4-Kongoken (Oval metal weight) The kongoken weighs at least 30-40 kg. Therefore, it is best to train with a colleague when using it. The exercises with the kongoken are effective for developing a strong body and more powerful throwing and grip techniques.


5-Ishisashi (Stone padlock) The ishiashi is used to develop and strengthen the forearm muscles, the upper arm muscles and the wrists. Exercising with the ishiashi also makes your hands stronger and improves your pulling techniques.


6-Tan (Bar with weights) Exercising with the tan strengthens your upper arm muscles, forearms and lower extremities. It also helps strengthen your wrists, hips and neck.


7-Tou (Bundle of cane or bamboo sticks) Use a bundle of cane or thin bamboo sticks tied together at both ends with a piece of straw. Attack the bundle of canes with a nukite. The exercise strengthens your fingertips. You can also get hold of a piece of cane or bamboo after you have attacked the bundle and then try and put it towards you.

8-Jari-bako (Box of sand) Fill a box with beans, gravel or sand and then hit it with your fingers. Repeat the exercise 200 times with each hand every day to harden your fingertips and strengthen your finger joints. This exercise also adds power to knife hand attacks.

9-Tetsu-geta (Iron clogs) Exercises with iron clogs, which consist of walking and raising your legs, strengthen your leg muscles, abdomen and back. These exercises also make your kicks more powerful.

10-Sashi-ishi (Weights with natural stones) Exercising with the sashi-ishi strengthen the hips, wrists, hand attack power and kicking power. Exercising with the sashi-ishi also develops the muchimi (hitting hand) and the intensity of your movements.

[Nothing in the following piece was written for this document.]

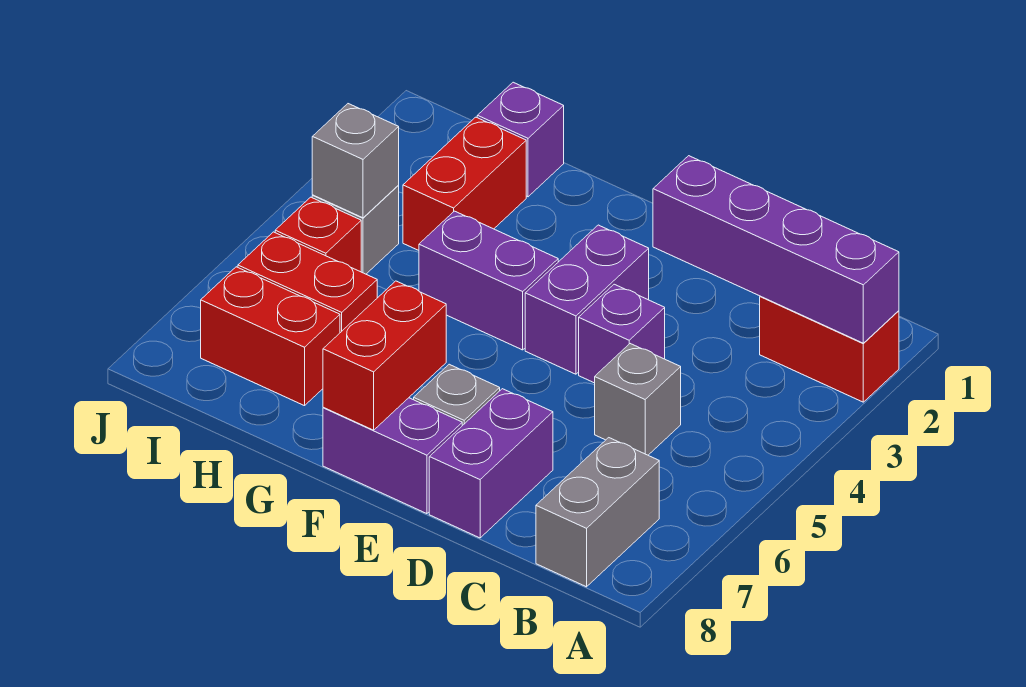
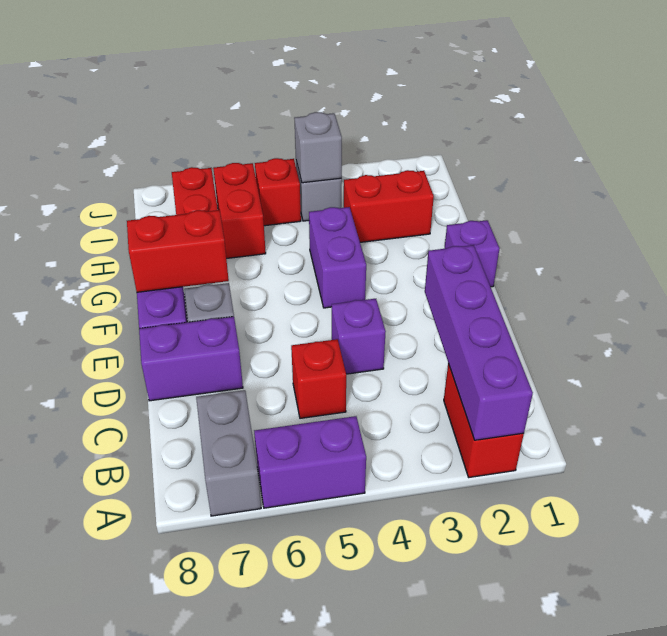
grey 1x2 brick [536,438,659,587] -> grey 1x2 brick turned to [196,390,261,516]
grey 1x1 brick [595,344,681,455] -> red 1x1 brick [291,339,346,418]
purple 1x2 brick [525,225,649,374] -> purple 1x2 brick moved to [254,416,366,508]
purple 1x1 brick [477,82,564,197] -> purple 1x1 brick moved to [444,220,499,287]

11-Makiage-kigu (Wrist roller) The makiage kigu is used mainly to strengthen your grip and wrists. Exercising with the makiage kigu also develops the forearms.

12-Tetsuarei (Weights) Training with tetsuarei develops the strength of your hand attacks and your upper arm muscles, forearms, neck, chest, back and lower extremities. Exercising with tetsuarei helps develop power for basic techniques.

13-Temochi-shiki makiwara (Portable makiwara) In its place, the pao (hitting cushion) can be used. The positive aspects of this type of training include being able to attack with your hands and feet from different angles and distances. It also helps improve the power of your punches, kicks and attacks with the elbow and knee.

14-Round makiwara This is the same as a normal makiwara, but its round shape is used to harden the arms and palms of the hand, strengthening blocks and pushes.